** Opening RECORDS FOR THIS TASK block **

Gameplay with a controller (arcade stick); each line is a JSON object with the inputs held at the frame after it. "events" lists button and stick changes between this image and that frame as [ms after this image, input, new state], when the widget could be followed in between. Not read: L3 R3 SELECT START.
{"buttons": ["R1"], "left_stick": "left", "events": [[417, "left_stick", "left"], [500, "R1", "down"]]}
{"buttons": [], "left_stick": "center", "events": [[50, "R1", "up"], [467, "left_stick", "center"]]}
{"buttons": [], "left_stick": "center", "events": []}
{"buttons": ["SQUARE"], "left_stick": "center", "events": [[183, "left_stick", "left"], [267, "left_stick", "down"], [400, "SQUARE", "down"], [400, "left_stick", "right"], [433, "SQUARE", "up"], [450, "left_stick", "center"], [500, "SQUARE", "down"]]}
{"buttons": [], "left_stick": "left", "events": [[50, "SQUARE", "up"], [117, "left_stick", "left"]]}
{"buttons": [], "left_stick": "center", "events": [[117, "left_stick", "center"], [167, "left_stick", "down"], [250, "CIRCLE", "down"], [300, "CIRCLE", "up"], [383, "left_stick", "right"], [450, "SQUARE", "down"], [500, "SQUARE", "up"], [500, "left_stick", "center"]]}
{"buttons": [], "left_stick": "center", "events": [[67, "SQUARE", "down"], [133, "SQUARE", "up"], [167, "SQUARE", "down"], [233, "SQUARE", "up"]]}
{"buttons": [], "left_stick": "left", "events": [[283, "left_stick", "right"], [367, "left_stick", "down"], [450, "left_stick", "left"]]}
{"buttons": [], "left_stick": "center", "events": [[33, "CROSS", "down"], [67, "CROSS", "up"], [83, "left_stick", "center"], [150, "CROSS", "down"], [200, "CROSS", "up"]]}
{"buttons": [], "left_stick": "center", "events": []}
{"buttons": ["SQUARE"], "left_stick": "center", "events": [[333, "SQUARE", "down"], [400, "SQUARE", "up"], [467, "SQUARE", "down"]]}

** Closing RECORDS FOR THIS TASK block **

● **WHAT YOU NEED TO DO**: Check every line of the entries above, and copy those that carry the string "SQUARE".

● **ANSWER**:
{"buttons": ["SQUARE"], "left_stick": "center", "events": [[183, "left_stick", "left"], [267, "left_stick", "down"], [400, "SQUARE", "down"], [400, "left_stick", "right"], [433, "SQUARE", "up"], [450, "left_stick", "center"], [500, "SQUARE", "down"]]}
{"buttons": [], "left_stick": "left", "events": [[50, "SQUARE", "up"], [117, "left_stick", "left"]]}
{"buttons": [], "left_stick": "center", "events": [[117, "left_stick", "center"], [167, "left_stick", "down"], [250, "CIRCLE", "down"], [300, "CIRCLE", "up"], [383, "left_stick", "right"], [450, "SQUARE", "down"], [500, "SQUARE", "up"], [500, "left_stick", "center"]]}
{"buttons": [], "left_stick": "center", "events": [[67, "SQUARE", "down"], [133, "SQUARE", "up"], [167, "SQUARE", "down"], [233, "SQUARE", "up"]]}
{"buttons": ["SQUARE"], "left_stick": "center", "events": [[333, "SQUARE", "down"], [400, "SQUARE", "up"], [467, "SQUARE", "down"]]}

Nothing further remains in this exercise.